Consider putting all the switches on one side. So you need to connect or break the connection between two wires.

(rest)----1 (switches go here) 2----(rest)

Let the three connections on a SPDT switch be A, B, and X. A and B are the sides, X the centre. The switch connects A to X, or it connects B to X, but not both. And you can connect wires to A, B, and X.

Consider the case that no X is connected to 1. Something has to connect to 1, or there is no circuit. Say S1 has its A connected. When S1 connects X1 to B1, there still has to be a circuit, so with no X connected to 1 we must have A1, A2, and A3 all connected. (Insert the phrase "without loss of generality" here as required.) Note that we can't have both A1 and B1 connected to 1, because then the switch S1 would not do anything, and could never turn the light off.

Consider now the subcase that no X is connected to 2. By the same reasoning, we must have B1, B2, and B3 all connected to 2.

Now we can easily see this cannot work. We cannot connect any of the X's to 1 or 2, so they can only be connected to each other. But, if we connect X1 to X2, say, then when S1 connects X1 to A1, and S2 connects X2 to B2, the light is on regardless of the position of S3.

So with no X connected to 1 or 2 there is no possible solution.

So we must have atleast one X. Say X1 to 1. If no X to 2, then we must have B1, B2, and B3 all connected to 2. But then when S1 connects X1 to B1, the light is on regardless of the other two switches.

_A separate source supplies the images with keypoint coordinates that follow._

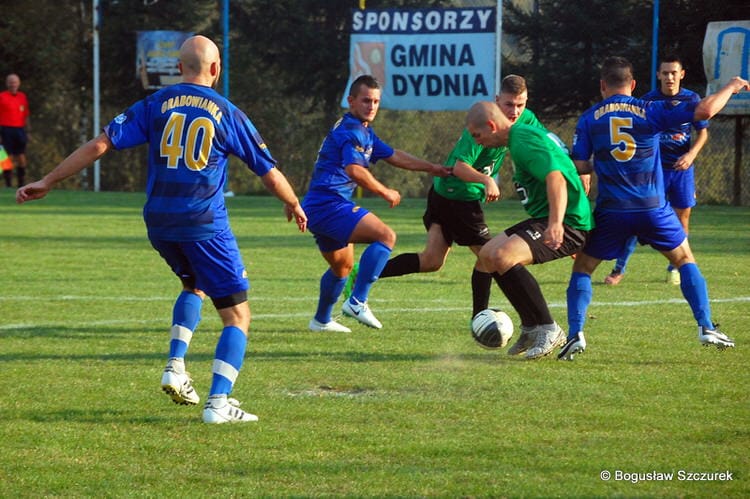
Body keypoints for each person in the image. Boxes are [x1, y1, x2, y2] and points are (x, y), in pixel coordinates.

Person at [16, 35, 308, 423]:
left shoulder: (156, 103)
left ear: (178, 68)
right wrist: (292, 202)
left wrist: (49, 180)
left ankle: (176, 364)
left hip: (159, 222)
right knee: (237, 316)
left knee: (195, 285)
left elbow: (101, 144)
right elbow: (268, 172)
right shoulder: (227, 111)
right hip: (203, 224)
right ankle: (218, 403)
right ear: (216, 69)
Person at [559, 56, 745, 360]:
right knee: (684, 258)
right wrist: (733, 86)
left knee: (583, 267)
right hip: (652, 208)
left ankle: (575, 333)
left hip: (612, 211)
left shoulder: (590, 118)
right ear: (632, 85)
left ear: (603, 85)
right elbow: (706, 110)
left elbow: (579, 167)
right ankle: (706, 326)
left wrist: (601, 162)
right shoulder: (650, 109)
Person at [371, 76, 548, 332]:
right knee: (492, 256)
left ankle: (364, 274)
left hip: (445, 195)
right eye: (509, 104)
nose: (515, 112)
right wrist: (486, 179)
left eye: (520, 104)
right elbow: (459, 167)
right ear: (497, 100)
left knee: (432, 260)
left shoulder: (526, 119)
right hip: (458, 197)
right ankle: (482, 318)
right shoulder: (481, 125)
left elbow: (547, 142)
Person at [303, 74, 449, 333]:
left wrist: (433, 168)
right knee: (385, 236)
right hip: (328, 204)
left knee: (342, 267)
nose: (371, 106)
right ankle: (357, 301)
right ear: (351, 101)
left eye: (376, 102)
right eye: (366, 100)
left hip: (318, 205)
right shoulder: (353, 131)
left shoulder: (363, 131)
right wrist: (385, 191)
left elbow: (395, 155)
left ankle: (321, 320)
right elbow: (354, 170)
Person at [465, 101, 593, 360]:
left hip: (570, 222)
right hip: (551, 216)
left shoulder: (522, 139)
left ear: (491, 126)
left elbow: (555, 176)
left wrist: (556, 223)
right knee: (488, 255)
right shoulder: (519, 137)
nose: (477, 142)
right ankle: (531, 327)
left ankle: (549, 328)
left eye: (478, 136)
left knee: (502, 256)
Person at [604, 55, 709, 286]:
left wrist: (690, 155)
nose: (669, 77)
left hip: (681, 170)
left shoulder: (691, 98)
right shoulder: (648, 101)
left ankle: (676, 267)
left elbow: (702, 132)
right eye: (665, 73)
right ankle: (619, 269)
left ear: (681, 75)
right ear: (658, 75)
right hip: (653, 172)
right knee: (636, 217)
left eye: (674, 72)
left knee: (682, 219)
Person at [0, 73, 31, 187]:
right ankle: (8, 184)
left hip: (19, 129)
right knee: (6, 157)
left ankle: (21, 183)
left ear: (18, 83)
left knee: (21, 156)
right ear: (7, 83)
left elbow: (26, 115)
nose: (13, 84)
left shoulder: (22, 96)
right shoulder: (2, 96)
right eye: (11, 82)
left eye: (15, 82)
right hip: (5, 129)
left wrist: (28, 131)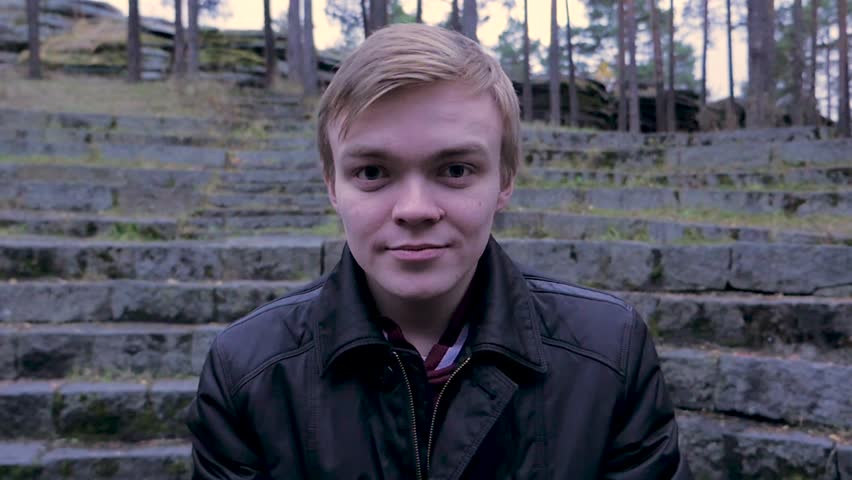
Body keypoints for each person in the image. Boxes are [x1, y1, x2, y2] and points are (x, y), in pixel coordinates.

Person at [187, 23, 692, 479]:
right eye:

So we can't have exactly one X connected to 1 and 2. Consider two.

A A

---1-X1-< >-X2-2--- B B

This is familiar from the two SPDT switch case. Just connect A to A and B to B and you've got the two switch problem solved. But if you do that you find that the third switch can't turn things off in some cases. So you can't just connect A to A and B to B. Indeed, you can't connect either, as then the light could be on regardless of S3 in some cases. Nor can A1 be connected to B2. Nor can A1 be connected to B1, as then S1 would be shorted, and so not be able to do anything.

Socks